Wholesale electricity costs have risen by as much as 267% over the past five years in some areas with high concentrations of data centers. A single ChatGPT query now uses about ten times more energy than a traditional Google search.

“As AI adoption accelerates and data centers proliferate to support this demand, we’re facing significant upward pressure on electricity prices that most consumers don’t yet realize is coming,” McNees said.

McNees has written extensively on energy sustainability and efficiency. He mentors students at Florida State University and hosts the InNOLEvation Mindset Podcast.

Discussing the long-term outlook, McNees said: “It’s not sustainable without fundamental changes to how we finance energy infrastructure. The current system was designed for an era when electricity demand grew only modestly year over year. That world ended when ChatGPT launched.”

He explained that utilities are building expensive infrastructure based on projected data center demand, but when projects do not materialize, residential customers often bear the cost.

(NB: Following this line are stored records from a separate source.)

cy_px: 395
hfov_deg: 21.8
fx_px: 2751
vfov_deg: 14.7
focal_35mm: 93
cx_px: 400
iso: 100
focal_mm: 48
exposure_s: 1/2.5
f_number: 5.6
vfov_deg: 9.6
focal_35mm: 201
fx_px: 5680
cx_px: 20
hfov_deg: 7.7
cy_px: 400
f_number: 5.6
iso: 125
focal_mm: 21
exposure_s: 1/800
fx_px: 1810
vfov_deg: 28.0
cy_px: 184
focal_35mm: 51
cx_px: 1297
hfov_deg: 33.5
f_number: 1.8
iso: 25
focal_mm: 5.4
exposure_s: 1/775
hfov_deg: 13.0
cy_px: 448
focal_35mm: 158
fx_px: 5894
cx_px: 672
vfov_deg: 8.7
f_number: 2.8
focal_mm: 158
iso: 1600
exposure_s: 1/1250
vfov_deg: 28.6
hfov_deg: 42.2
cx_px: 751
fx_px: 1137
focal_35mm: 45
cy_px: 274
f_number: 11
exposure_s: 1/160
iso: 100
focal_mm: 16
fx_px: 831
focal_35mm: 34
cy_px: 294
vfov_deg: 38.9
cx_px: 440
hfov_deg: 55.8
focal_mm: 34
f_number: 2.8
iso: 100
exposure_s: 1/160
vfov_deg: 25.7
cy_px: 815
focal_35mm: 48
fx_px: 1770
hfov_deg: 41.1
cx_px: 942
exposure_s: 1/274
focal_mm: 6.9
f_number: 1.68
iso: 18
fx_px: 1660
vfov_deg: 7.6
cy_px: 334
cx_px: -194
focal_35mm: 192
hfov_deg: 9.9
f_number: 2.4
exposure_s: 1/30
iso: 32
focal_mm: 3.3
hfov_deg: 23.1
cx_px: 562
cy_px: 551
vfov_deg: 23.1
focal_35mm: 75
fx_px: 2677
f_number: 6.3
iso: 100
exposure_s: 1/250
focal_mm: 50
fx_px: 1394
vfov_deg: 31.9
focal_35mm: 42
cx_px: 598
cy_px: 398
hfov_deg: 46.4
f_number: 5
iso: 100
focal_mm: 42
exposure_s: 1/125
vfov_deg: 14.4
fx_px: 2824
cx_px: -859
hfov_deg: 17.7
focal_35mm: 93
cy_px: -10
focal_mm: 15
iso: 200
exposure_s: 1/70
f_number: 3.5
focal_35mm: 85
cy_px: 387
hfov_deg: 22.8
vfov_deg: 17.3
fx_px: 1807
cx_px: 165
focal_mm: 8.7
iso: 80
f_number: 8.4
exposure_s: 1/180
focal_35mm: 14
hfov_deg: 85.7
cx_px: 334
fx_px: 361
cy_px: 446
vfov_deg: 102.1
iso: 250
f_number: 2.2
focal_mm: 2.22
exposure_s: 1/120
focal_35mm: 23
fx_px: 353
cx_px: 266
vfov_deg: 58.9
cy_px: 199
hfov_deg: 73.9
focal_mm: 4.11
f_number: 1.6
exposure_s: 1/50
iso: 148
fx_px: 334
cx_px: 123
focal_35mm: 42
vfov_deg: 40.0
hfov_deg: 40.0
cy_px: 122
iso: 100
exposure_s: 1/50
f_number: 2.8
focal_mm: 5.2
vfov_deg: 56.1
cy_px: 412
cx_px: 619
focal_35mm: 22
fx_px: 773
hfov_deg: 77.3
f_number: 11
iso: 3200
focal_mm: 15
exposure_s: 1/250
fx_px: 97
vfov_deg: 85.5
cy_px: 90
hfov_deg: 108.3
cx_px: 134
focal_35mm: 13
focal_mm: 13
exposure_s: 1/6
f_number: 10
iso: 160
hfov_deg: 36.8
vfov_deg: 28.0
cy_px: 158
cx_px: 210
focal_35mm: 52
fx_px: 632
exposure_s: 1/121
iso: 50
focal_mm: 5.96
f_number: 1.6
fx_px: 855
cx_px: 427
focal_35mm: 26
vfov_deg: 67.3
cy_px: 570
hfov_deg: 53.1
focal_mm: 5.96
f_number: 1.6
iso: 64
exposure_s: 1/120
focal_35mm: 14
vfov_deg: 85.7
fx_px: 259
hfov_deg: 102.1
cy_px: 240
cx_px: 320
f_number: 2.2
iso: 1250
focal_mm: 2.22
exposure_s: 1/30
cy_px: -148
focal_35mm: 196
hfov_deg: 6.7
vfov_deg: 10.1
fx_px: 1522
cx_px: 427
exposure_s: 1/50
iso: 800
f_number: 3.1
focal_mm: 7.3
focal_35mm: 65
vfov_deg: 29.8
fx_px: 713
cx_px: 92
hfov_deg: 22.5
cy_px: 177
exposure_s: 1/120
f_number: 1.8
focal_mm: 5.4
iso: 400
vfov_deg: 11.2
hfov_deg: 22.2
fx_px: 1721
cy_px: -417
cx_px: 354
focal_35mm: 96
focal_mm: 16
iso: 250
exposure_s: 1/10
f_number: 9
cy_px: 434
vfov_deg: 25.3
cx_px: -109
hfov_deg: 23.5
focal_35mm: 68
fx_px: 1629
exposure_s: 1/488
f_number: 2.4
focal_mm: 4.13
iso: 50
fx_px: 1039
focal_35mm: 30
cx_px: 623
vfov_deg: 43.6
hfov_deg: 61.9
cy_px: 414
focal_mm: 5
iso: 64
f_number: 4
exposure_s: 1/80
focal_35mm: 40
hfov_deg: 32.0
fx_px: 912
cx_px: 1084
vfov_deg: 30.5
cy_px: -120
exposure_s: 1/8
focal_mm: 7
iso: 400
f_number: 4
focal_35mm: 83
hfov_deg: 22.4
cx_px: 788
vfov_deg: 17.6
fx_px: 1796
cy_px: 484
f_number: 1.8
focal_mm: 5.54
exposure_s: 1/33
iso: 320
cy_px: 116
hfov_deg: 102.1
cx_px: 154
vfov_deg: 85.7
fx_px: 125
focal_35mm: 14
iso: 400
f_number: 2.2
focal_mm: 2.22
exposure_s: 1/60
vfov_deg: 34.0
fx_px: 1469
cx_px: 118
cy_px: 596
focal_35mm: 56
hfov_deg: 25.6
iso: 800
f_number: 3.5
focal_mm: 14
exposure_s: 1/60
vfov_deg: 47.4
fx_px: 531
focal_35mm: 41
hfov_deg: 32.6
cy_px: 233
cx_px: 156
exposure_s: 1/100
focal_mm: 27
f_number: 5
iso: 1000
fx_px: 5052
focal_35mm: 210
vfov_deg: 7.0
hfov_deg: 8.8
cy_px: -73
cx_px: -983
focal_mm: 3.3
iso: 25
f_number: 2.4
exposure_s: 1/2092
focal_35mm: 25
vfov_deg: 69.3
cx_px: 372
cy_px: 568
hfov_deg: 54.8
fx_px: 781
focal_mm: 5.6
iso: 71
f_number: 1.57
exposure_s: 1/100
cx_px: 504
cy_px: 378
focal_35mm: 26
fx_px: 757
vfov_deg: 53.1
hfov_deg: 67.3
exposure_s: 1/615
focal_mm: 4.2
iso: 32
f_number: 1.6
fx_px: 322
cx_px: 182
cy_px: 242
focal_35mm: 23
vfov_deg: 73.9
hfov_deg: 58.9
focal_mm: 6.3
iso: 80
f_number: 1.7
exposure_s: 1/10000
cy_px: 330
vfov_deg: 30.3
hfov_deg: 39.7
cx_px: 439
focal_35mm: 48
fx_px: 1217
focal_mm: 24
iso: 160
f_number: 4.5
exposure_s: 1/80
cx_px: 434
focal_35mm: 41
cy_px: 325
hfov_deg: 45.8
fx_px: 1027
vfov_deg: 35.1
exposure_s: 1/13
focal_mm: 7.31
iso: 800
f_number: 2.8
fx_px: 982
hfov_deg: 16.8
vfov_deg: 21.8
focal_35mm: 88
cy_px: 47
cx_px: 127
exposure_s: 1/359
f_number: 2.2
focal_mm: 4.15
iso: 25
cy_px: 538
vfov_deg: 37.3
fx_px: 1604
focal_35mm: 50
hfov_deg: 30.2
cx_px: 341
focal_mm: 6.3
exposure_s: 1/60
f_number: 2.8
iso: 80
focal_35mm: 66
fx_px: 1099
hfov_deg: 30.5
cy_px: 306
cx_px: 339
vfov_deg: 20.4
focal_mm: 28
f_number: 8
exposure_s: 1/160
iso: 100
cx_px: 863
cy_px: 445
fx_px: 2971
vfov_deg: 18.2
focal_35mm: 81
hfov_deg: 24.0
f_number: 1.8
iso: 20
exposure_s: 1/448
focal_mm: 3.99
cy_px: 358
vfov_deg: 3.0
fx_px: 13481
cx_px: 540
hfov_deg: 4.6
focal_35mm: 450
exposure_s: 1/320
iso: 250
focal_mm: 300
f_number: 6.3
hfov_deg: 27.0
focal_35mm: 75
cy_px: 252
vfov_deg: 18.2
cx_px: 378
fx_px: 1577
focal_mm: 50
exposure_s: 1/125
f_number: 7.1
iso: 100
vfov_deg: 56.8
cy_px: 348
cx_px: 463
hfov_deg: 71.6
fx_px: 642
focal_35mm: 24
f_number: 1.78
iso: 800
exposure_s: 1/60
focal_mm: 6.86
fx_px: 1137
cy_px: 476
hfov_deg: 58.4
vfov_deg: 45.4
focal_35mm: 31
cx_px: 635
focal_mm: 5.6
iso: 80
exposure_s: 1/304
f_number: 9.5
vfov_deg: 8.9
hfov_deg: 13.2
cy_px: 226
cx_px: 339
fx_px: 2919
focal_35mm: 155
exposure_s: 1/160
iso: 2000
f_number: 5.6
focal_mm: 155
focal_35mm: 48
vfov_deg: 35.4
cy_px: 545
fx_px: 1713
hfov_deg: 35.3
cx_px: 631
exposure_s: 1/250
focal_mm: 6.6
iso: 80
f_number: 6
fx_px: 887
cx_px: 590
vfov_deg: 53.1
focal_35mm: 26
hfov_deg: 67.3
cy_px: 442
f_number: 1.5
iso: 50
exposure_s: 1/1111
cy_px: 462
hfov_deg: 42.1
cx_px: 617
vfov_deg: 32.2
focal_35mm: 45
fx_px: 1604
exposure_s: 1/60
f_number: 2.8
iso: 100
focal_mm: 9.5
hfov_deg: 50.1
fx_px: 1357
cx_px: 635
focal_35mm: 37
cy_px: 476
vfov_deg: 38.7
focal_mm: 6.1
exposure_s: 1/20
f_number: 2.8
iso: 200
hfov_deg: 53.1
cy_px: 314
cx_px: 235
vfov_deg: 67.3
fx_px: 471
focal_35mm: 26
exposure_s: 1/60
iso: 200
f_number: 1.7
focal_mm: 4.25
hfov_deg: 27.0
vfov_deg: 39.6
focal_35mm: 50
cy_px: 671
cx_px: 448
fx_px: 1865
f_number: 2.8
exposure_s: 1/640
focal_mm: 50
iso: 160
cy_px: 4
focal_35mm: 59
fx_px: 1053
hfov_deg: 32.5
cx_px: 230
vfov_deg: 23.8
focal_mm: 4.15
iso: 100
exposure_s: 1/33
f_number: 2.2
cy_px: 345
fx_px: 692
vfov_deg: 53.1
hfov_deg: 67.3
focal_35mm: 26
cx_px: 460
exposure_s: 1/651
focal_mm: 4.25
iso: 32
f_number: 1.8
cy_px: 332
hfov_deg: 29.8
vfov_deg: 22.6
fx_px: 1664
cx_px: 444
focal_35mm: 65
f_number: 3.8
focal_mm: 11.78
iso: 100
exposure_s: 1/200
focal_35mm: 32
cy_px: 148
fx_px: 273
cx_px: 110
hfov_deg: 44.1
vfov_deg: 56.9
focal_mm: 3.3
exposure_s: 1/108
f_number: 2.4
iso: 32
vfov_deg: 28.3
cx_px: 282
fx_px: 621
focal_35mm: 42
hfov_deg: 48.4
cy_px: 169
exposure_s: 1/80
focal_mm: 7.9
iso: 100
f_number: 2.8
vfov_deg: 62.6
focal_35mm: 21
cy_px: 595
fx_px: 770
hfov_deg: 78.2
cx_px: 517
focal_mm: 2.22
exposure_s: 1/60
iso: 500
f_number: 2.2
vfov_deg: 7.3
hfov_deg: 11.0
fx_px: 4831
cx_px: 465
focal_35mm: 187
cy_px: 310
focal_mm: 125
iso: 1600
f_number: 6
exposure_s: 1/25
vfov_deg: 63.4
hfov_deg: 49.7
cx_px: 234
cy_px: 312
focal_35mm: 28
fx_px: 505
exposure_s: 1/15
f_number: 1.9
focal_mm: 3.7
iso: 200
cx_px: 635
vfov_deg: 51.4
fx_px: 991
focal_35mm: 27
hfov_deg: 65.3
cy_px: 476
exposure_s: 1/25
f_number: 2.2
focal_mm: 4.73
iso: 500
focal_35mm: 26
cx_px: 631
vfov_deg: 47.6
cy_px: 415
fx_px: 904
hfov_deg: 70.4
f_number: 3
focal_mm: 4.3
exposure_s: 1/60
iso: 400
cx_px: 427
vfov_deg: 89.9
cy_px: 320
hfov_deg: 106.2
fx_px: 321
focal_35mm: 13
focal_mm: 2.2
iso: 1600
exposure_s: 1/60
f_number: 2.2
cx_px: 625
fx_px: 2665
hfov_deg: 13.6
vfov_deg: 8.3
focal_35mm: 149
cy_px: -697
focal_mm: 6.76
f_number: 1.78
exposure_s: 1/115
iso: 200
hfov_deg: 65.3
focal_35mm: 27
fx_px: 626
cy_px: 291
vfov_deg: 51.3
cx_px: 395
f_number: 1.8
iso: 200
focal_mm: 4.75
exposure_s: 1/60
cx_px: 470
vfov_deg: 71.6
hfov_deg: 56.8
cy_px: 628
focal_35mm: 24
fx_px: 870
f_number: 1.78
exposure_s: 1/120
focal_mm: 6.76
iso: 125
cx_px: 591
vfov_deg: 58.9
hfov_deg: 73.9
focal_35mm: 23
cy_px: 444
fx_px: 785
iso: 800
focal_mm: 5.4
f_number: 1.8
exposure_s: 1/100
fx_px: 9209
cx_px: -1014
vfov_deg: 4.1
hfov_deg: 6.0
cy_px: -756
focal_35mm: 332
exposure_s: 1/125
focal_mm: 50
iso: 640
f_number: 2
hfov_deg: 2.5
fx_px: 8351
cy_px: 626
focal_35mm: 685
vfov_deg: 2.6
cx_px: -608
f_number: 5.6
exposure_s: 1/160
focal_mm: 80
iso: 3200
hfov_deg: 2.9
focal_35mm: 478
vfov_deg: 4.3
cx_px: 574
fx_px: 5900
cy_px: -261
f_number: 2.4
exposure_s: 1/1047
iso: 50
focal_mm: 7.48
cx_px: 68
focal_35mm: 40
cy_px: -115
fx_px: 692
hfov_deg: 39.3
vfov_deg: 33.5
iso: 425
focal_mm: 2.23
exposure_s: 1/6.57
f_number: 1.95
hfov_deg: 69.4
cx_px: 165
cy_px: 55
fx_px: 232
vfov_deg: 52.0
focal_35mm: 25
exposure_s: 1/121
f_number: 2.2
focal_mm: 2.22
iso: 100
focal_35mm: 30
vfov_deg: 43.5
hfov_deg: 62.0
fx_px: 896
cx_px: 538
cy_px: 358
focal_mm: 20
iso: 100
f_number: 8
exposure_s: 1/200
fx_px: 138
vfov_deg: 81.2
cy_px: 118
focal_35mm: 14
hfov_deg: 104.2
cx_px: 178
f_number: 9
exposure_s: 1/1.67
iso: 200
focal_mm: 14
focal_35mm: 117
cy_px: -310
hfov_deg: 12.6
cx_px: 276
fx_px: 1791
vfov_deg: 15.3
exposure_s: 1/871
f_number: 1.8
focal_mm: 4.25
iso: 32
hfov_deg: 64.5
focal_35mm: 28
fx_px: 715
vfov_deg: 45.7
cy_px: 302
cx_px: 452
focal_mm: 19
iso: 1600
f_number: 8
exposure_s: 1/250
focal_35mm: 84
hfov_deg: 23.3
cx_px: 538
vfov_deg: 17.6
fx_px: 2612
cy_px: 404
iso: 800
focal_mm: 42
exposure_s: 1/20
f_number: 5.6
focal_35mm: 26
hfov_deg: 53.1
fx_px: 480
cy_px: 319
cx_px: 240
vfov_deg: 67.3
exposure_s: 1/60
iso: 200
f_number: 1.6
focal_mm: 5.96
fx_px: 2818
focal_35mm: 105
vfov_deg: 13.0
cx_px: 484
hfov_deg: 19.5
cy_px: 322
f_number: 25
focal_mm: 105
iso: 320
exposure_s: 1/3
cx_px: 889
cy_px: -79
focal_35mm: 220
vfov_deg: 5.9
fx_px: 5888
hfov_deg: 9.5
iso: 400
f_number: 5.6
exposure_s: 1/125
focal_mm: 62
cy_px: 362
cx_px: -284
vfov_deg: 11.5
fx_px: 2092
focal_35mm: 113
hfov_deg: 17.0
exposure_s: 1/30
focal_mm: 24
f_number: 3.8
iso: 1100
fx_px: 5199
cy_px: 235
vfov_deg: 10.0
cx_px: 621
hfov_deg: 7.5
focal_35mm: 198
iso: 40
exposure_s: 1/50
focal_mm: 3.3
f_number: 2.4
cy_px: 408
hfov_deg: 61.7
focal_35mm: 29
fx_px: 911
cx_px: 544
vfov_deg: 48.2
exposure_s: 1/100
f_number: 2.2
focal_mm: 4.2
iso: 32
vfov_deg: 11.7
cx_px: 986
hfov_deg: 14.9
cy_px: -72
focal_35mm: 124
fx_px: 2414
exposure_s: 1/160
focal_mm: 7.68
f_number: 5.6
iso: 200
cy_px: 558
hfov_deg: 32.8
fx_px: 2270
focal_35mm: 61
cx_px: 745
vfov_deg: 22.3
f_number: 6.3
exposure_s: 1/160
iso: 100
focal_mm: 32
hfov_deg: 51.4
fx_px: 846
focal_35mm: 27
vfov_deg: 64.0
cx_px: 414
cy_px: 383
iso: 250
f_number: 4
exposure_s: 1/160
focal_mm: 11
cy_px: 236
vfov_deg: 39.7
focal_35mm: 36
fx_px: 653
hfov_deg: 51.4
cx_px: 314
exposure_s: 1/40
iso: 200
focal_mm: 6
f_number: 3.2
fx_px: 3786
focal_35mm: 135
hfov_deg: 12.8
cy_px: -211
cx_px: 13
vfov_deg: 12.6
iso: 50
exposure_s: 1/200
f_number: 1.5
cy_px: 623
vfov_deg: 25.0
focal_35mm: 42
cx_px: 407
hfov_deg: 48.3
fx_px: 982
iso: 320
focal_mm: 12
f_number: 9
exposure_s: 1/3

For example, AEP Ohio has received requests for 30 gigawatts of new connections from data centers—enough to power 24 million homes—but developers frequently explore multiple locations before committing.

McNees cited research from Lawrence Berkeley National Laboratory suggesting that states with higher electricity demand growth have sometimes seen smaller retail price increases because fixed costs are distributed across more kilowatt-hours. He noted that outcomes depend on planning and cost allocation: “In northern Virginia, large data center customers cover roughly 9% of transmission costs, helping keep residential transmission rates below the national average. In Mississippi, data center revenue has funded grid modernization without raising household rates. The model works when implemented thoughtfully. The crisis emerges when it isn’t.”

On potential solutions so consumers do not bear rising energy prices due to AI-driven demand, McNees pointed out some tech companies’ initiatives: “Microsoft recently announced it will request to pay higher electricity rates in areas where it’s building data centers — specifically to prevent residents from subsidizing its AI infrastructure.” He added: “But voluntary corporate goodwill isn’t a policy framework.”

McNees outlined several structural solutions:
– Require data centers to build their own generation using solar or battery storage.
– Reform interconnection rules so utilities avoid speculative investments.
– Invest in distributed energy resources like residential efficiency upgrades.
– Expand renewable energy paired with storage as a fast way to meet capacity needs.

He concluded by referencing testimony from industry executives who argue renewables combined with batteries offer reliable power for AI operations more quickly than new gas turbines can be deployed.